— AIM OF THE TASK —
I need the lines below from the one with "right back paw: (281, 314)" down to the one with "right shoulder: (327, 250)" reproduced exactly, both ends included, and nothing else.

— SUPPLIED INFORMATION —

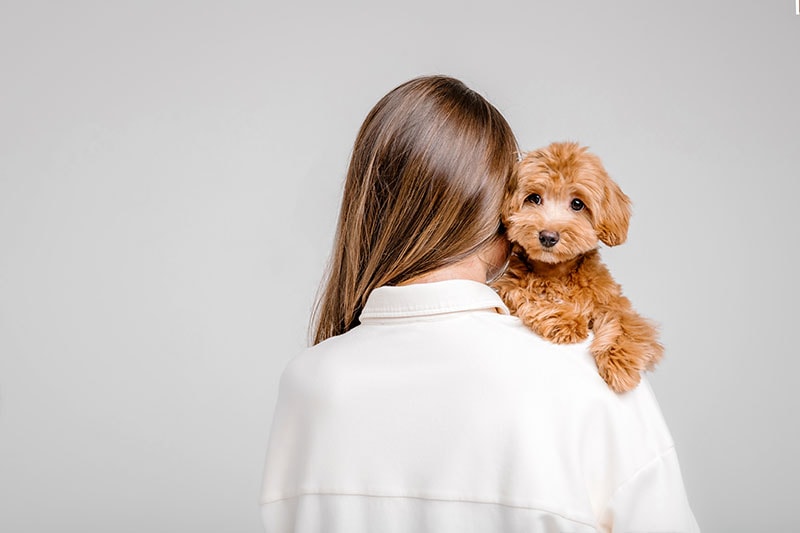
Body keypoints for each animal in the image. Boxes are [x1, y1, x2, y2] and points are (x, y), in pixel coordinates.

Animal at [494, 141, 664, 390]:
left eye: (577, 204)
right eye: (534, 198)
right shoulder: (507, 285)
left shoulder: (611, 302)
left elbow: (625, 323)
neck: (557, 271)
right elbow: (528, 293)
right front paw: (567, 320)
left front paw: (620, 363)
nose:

---

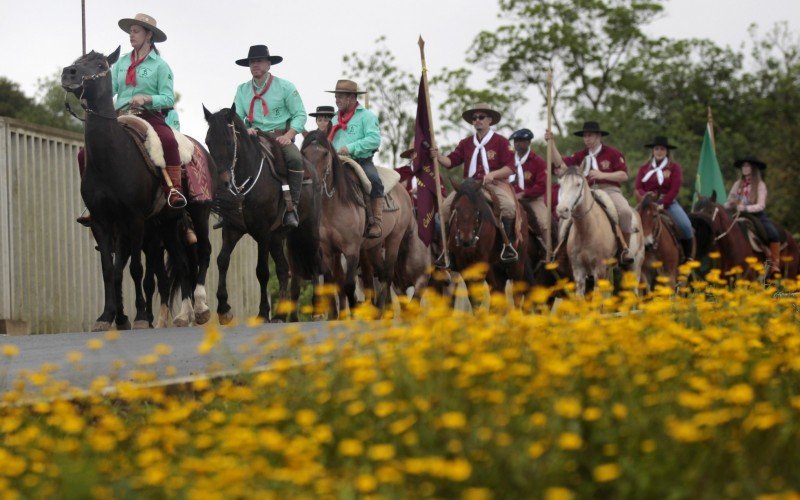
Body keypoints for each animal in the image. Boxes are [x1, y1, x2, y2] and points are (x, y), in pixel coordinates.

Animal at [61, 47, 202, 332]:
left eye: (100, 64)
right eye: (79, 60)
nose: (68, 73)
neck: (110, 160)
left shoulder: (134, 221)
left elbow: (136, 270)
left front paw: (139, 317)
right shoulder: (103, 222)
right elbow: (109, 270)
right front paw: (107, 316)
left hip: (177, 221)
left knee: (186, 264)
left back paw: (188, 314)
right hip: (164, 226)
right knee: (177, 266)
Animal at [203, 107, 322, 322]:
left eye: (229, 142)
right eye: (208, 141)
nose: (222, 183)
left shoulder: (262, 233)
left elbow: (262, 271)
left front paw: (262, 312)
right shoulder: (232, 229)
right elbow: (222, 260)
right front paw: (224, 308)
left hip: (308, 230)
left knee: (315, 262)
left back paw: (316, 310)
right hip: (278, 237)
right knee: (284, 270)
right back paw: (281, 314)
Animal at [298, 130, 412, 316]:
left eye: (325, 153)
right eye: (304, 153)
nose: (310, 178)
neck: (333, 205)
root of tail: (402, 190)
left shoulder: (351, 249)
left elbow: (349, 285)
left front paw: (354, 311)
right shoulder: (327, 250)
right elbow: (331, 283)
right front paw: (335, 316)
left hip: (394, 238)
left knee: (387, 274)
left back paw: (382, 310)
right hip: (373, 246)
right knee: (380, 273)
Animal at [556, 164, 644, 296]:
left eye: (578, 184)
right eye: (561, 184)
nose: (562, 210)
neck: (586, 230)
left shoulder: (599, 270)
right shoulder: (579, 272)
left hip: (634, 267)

==

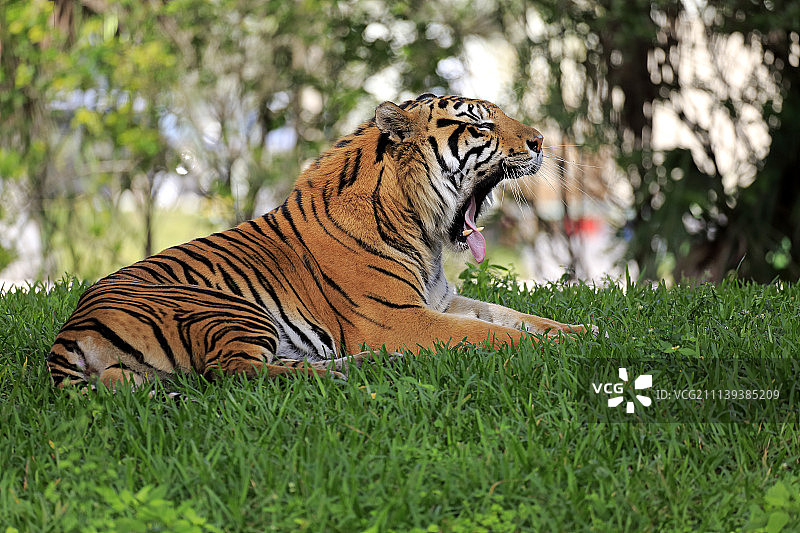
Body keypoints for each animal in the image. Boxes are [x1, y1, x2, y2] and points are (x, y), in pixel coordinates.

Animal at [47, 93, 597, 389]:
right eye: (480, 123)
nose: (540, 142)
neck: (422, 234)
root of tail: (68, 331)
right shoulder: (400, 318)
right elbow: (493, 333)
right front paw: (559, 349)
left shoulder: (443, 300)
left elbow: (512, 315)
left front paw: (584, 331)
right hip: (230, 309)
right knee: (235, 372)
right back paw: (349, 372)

— WRITTEN REPLY —
right back paw: (281, 314)
Animal at [298, 130, 412, 316]:
left eye: (325, 153)
right eye: (304, 153)
nose: (310, 178)
neck: (333, 205)
root of tail: (402, 190)
left shoulder: (351, 249)
left elbow: (349, 285)
left front paw: (354, 311)
right shoulder: (327, 250)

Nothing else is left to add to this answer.